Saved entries

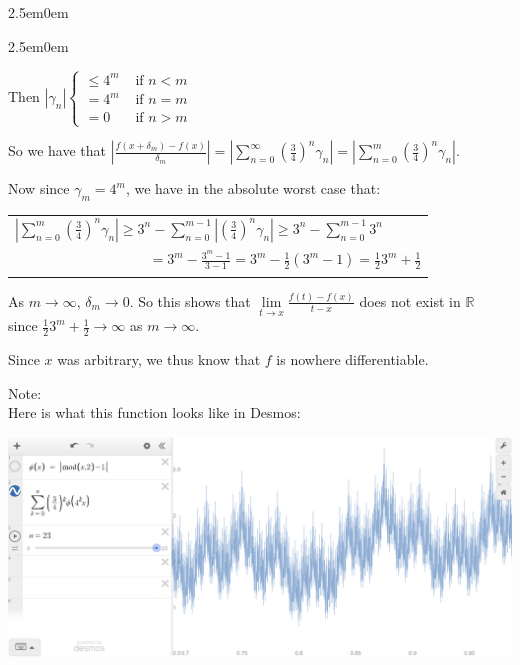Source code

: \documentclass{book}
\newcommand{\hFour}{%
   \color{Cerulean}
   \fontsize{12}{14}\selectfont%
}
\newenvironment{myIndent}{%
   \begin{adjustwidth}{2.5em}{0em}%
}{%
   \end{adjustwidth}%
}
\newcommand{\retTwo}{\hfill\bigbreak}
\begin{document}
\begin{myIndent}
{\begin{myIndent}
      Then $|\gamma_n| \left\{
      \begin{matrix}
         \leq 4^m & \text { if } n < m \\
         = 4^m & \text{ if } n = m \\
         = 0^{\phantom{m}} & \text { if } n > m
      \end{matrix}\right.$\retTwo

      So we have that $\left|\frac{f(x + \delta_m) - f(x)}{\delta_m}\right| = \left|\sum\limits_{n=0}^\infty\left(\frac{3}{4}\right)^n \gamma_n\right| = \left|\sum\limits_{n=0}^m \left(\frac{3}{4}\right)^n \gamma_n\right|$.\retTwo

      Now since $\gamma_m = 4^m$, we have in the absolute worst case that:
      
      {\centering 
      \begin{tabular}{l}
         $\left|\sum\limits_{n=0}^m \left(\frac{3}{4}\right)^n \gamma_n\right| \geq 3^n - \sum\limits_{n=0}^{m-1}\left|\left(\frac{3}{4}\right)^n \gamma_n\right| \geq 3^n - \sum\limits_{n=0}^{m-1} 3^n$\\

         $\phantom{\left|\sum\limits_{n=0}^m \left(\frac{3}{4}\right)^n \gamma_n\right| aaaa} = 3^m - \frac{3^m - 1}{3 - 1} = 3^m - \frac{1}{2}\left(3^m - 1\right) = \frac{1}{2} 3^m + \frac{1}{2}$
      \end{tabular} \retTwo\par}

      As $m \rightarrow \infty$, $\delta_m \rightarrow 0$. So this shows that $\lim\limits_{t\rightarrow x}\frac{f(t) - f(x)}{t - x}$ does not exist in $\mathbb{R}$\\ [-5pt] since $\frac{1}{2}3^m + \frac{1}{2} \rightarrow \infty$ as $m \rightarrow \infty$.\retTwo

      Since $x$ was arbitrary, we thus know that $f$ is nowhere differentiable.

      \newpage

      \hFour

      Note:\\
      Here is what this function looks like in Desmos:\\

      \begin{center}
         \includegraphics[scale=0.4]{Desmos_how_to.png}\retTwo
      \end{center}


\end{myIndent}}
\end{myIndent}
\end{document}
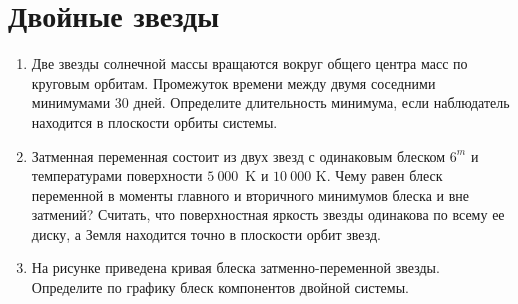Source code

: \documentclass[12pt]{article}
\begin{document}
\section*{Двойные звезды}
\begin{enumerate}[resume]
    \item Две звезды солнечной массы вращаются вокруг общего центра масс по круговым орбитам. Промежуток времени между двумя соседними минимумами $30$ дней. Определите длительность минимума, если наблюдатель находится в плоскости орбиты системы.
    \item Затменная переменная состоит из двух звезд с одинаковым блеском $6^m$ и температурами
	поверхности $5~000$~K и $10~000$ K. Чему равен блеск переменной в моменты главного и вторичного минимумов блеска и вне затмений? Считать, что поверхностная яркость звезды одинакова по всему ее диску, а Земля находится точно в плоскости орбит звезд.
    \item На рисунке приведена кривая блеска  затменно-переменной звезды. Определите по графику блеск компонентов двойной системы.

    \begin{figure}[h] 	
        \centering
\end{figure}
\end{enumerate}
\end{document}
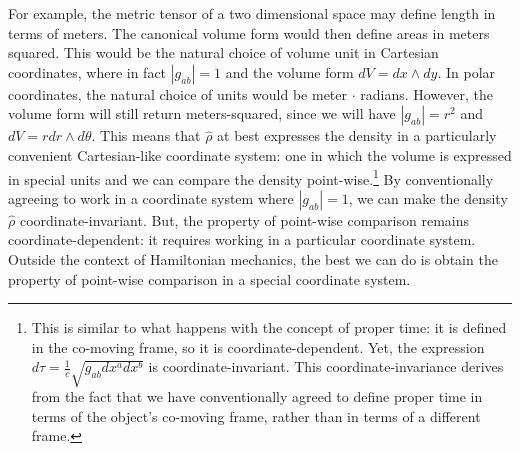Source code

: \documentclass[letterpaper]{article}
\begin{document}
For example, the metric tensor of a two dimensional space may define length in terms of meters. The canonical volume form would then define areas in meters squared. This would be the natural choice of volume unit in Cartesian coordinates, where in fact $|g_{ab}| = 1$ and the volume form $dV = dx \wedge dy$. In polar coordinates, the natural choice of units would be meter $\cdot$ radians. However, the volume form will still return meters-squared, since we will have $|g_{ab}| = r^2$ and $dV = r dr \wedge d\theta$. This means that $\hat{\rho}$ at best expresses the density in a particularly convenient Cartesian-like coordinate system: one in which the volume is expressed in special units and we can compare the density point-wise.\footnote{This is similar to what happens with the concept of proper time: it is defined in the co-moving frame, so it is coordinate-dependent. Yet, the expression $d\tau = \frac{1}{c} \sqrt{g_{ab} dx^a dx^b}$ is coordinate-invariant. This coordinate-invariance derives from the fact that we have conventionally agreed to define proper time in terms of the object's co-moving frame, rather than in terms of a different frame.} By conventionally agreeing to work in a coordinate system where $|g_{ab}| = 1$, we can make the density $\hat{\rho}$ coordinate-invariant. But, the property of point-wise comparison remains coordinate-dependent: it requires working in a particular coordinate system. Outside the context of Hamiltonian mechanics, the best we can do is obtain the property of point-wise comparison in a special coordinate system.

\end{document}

#### PROBLEM DETAILS
Say how many lines in the records above hold "phantom", and give no other text.

#### RESPONSE TO THIS TASK
2